You also have to remember to pay your COBRA premiums yourself; they will no longer come out of your paycheck. And they will come out of post-tax dollars, which will make the premiums feel even higher. Be certain to keep all your receipts, by the way; you can claim COBRA payments as a tax deduction.
COBRA Options
You don’t have to carry the exact same health plan through COBRA that you committed to while you were employed. Instead, you can opt for a single-only policy, a less expensive PPO instead of the HMO, or a high-deductible policy. Any policy available to you originally through your employer must be made available to you through COBRA.
Alternatives to COBRA
There are several things you can do instead of using COBRA:
Purchase an individual health-care plan.
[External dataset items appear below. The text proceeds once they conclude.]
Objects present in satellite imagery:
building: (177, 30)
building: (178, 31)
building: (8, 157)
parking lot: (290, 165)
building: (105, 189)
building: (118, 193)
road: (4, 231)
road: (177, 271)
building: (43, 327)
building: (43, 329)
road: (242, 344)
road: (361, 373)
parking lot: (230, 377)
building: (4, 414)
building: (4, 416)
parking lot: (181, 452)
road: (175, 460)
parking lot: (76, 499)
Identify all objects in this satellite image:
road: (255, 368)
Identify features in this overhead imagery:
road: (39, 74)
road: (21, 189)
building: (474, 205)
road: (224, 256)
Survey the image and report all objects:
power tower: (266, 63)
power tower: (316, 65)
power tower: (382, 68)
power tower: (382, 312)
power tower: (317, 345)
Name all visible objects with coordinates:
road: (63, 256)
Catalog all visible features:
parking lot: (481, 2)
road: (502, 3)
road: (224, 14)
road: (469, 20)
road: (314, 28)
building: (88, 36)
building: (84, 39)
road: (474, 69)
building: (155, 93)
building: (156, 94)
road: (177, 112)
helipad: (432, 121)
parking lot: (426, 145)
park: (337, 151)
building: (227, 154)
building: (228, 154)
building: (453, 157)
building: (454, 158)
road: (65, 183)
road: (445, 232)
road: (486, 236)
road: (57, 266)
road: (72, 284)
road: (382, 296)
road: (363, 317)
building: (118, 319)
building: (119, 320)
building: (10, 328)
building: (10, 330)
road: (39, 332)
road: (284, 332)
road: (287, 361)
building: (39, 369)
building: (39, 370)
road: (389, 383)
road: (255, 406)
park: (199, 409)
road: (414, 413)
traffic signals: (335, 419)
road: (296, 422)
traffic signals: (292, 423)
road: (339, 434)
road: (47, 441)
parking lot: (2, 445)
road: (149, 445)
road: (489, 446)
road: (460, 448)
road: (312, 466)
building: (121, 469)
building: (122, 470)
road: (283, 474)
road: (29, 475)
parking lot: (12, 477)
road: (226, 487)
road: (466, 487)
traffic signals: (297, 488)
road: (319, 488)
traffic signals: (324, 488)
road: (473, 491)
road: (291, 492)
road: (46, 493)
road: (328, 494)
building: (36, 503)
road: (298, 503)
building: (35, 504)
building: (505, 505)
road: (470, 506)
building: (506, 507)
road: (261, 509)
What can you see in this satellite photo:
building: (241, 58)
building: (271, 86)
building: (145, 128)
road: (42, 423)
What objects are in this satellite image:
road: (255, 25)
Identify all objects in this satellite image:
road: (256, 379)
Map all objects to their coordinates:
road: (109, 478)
Depending on your circumstances, this might be cheaper than the group plan you’re trying to COBRA into.
Join your spouse’s work health care plan. If you’re losing your coverage and you are the dependent or spouse of someone in a different group plan, you can special enroll in their plan. And if you choose to use COBRA instead, at the end of your COBRA period (you must carry COBRA until the period it covers is over) you can still enroll in your spouse’s plan.
For either of these options, you must request enrollment within thirty days of losing coverage.
Use a state-sponsored insurance program, at least for children age 18 and younger. Most states have a free or low-cost insurance program for workers with relatively low income. Call your local health department with any questions.
There is an excellent brochure at the US Department of Labor website that describes COBRA and its benefits and rules. If you are interested in using this program, you should read their brochure for a full explanation of how COBRA can benefit you.